** Opening DATA PROVIDED block **
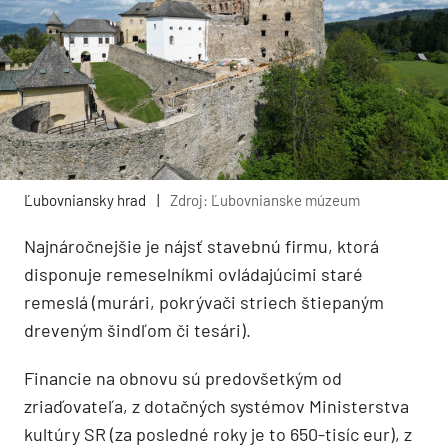
Ľubovniansky hrad
|
Zdroj: Ľubovnianske múzeum
Najnáročnejšie je nájsť stavebnú firmu, ktorá
disponuje remeselníkmi ovládajúcimi staré
remeslá (murári, pokrývači striech štiepaným
dreveným šindľom či tesári).
Financie na obnovu sú predovšetkým od
zriaďovateľa, z dotačných systémov Ministerstva
kultúry SR (za posledné roky je to 650-tisíc eur), z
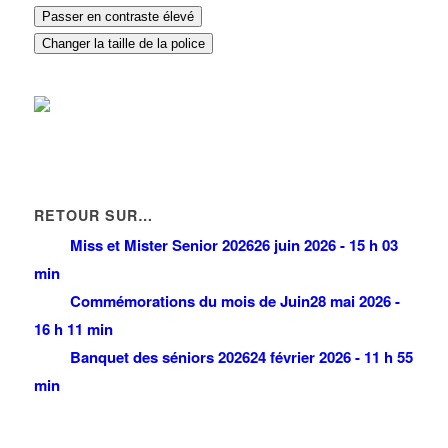
Passer en contraste élevé
Changer la taille de la police
RETOUR SUR…
Miss et Mister Senior 2026
26 juin 2026 - 15 h 03
min
Commémorations du mois de Juin
28 mai 2026 -
16 h 11 min
Banquet des séniors 2026
24 février 2026 - 11 h 55
min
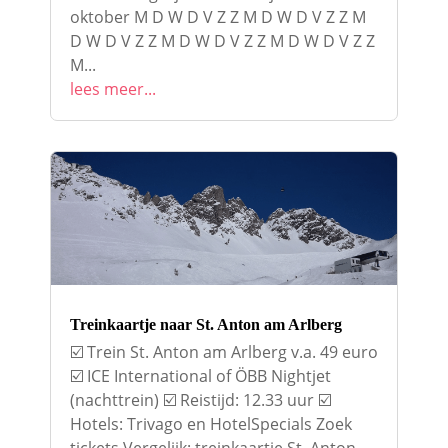
oktober M D W D V Z Z M D W D V Z Z M
D W D V Z Z M D W D V Z Z M D W D V Z Z
M...
lees meer...
Treinkaartje naar St. Anton am Arlberg
☑️ Trein St. Anton am Arlberg v.a. 49 euro
☑️ ICE International of ÖBB Nightjet
(nachttrein) ☑️ Reistijd: 12.33 uur ☑️
Hotels: Trivago en HotelSpecials Zoek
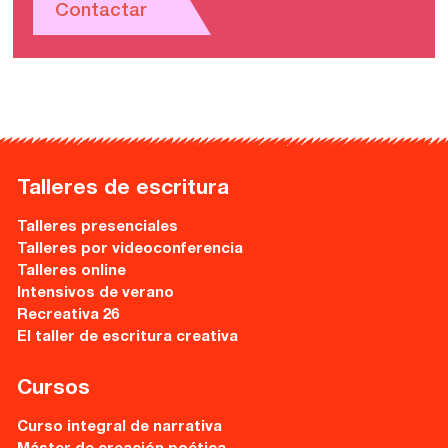
Contactar
Talleres de escritura
Talleres presenciales
Talleres por videoconferencia
Talleres online
Intensivos de verano
Recreativa 26
El taller de escritura creativa
Cursos
Curso integral de narrativa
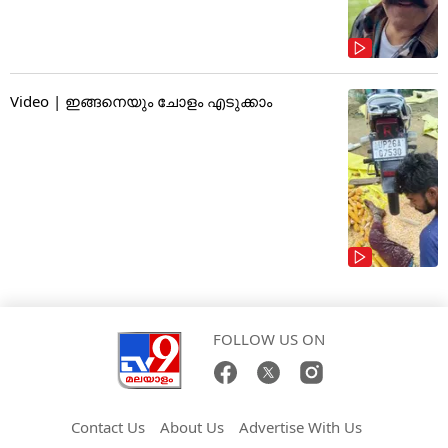
Video | ഇങ്ങനെയും ചോളം എടുക്കാം
FOLLOW US ON
Contact Us
About Us
Advertise With Us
** Closing DATA PROVIDED block **
[YOUR ASSIGNMENT] Output the span from the line with "Talleres de escritura" through the last line of the data, inclusive and exact, and omit every picture.

[SOLUTION TO THIS TASK]
Talleres de escritura
Talleres presenciales
Talleres por videoconferencia
Talleres online
Intensivos de verano
Recreativa 26
El taller de escritura creativa
Cursos
Curso integral de narrativa
Video | ഇങ്ങനെയും ചോളം എടുക്കാം
FOLLOW US ON
Contact Us
About Us
Advertise With Us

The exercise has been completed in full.